Vote tabulation at some precincts was “bad or very bad,” while some polling stations reported “unusually high” voter turnout, according to a post-election interim report issued by the OSCE/ODIHR international election observation mission.
The report, which covers the period between January 6 and January 18, confirms many opposition allegations and is expected to be used to press home opposition demands.
The international election observation mission (IEOM) observed the vote count and completion of results protocols at 180 precinct election commissions throughout Georgia.
“A significant 23% of counts observed were assessed as bad or very bad. Observers reported that in 8% of counts observed, they had witnessed tampering with results protocols. In 21% of counts observed, they reported significant procedural errors or omissions,” the report reads. “Data frequently showed inconsistencies; CEC staff informed the OSCE/ODIHR EOM that in around 940 of 3,511 PECs, the number of voters who voted did not reconcile with the sum of valid and invalid votes.”
The report described the tabulation process at the District Election Commission (DEC) level as “slow, not very well organized, and often chaotic.”
“There were cases in which PEC [precinct election commission] protocols given to the OSCE/ODIHR EOM differed from those provided by DECs,” the report reads. It cites, by way of example, protocols provided by Batumi, Lentekhi and Dmanisi DECs showing a significant increase in votes cast for incumbent candidate Mikheil Saakashvili.
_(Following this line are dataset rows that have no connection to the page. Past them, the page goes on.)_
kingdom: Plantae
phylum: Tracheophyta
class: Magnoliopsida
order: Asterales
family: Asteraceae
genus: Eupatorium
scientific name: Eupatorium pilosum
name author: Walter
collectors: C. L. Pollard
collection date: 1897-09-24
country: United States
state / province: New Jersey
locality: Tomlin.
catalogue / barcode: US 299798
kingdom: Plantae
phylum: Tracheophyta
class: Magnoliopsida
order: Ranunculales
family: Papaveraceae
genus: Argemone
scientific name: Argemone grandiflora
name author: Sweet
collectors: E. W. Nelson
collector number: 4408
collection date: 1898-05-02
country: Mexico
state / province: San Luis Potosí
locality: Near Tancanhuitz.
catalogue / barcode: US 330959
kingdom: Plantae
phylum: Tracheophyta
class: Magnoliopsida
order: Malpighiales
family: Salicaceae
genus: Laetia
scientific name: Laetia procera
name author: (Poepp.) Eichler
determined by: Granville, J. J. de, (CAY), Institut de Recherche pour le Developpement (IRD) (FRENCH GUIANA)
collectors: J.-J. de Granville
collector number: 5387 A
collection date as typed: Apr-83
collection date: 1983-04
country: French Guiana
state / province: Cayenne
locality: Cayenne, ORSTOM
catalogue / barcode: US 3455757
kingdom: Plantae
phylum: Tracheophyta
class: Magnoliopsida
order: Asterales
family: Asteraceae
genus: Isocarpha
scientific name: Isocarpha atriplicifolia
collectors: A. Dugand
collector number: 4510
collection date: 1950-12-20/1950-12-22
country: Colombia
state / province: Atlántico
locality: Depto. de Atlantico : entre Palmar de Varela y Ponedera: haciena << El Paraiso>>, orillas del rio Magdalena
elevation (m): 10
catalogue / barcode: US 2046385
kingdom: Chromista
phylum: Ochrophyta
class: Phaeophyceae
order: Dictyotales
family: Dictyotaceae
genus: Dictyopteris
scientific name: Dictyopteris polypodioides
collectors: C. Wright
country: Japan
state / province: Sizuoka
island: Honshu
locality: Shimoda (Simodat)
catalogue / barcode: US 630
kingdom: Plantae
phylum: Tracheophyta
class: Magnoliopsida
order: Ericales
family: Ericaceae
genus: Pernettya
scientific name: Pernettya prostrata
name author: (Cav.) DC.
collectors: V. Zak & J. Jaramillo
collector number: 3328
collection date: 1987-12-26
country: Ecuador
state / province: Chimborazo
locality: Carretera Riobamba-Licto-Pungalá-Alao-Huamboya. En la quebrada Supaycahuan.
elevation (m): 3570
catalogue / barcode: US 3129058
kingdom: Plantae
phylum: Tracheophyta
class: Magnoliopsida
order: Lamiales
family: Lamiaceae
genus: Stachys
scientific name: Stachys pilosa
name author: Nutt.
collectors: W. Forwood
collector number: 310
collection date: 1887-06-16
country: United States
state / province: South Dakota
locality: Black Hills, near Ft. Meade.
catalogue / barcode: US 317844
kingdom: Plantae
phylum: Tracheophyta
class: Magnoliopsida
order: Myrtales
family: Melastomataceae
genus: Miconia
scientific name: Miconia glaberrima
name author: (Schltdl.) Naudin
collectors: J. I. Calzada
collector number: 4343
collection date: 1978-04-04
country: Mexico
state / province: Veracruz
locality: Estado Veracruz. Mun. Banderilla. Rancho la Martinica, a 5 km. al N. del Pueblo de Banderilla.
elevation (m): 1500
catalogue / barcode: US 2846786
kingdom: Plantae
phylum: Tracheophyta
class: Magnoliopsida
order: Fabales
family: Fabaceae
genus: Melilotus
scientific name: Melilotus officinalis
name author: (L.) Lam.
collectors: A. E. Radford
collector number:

There were cases, according to the report, where DECs corrected precinct protocols, despite the fact that the law does not explicitly allow for this. The Electoral Code, in fact, only allows for a limited DEC role in the vote tabulation process.
The report also says that in several DECs, voter turnout was considerably higher than the average - 56.19%; some 23 precincts reported 100% turnout, while another 205 precincts reported turnout of between 90% and 100%.
“A significant number of PECs reported unusually high turnout during the last three hours of voting. According to the information produced by the CEC shortly after election day and received by the OSCE/ODIHR EOM, at 79 polling stations, more than 500 voters cast their ballots during this period [the last three hours of voting],” the report says. It adds that “based on more complete information drawn from protocols now posted on the CEC website, as of 17 January, the number of such polling stations now stands at 45.”
The interim report also criticizes the handling of a large number of complaints by the courts and election administrations, saying that “there was an apparent avoidance to substantively consider complaints.”
The vast majority of these complaints were submitted by opposition parties and domestic election observer organizations, with almost none filed by the ruling National Movement party, which backed Saakashvili’s re-election bid.
“The election administration at all levels and the courts did not fully and adequately consider and investigate a considerable number of complaints regarding irregularities in voting, counting and tabulation of election results,” the report reads. “Some complaints included serious allegations of multiple voting, ballot stuffing, and tampering with protocols, with requests for annulment of a significant number of PEC summary protocols.”
“The OSCE/ODIHR EOM received accounts that law enforcement bodies, local administrations and courts actively discouraged observers and opposition supporters not to file complaints or suggested to withdraw them.”
The report also criticizes the Central Election Commission’s (CEC) way of tackling the few complaints filed by the opposition and observer organizations.
“It [the CEC] incorrectly refused to consider several complaints requesting annulment of protocols, on grounds that only the courts had authority to do so,” the report reads. “In addition, the CEC Chair [Levan Tarkhnishvili] incorrectly declared that the CEC did not have investigative powers. In one instance the CEC refused to review the official video recording of an alleged incident in a PEC, stating that the CEC had no authority to do so. However, in a 17 January statement the CEC announced that it was now ready to provide parties the opportunity to review video recordings of voting day procedures at polling station level, upon written request, although this decision comes after the deadline for the submission of complaints related to election results.”
The OSCE/ODIHR election observation mission is expected to issue its final comprehensive report on the January 5 election, involving pre-election, election day and post-election findings sometime in February.
In its preliminary findings and conclusions issued on January 6, the international observation mission said that the process “was in essence consistent with most OSCE and Council of Europe commitments and standards for democratic elections, [but] significant challenges were revealed which need to be addressed urgently.”
The OSCE/ODIHR said its latest interim report “should be read in conjunction with pre-election interim reports, as well as the statement of preliminary findings and conclusions.”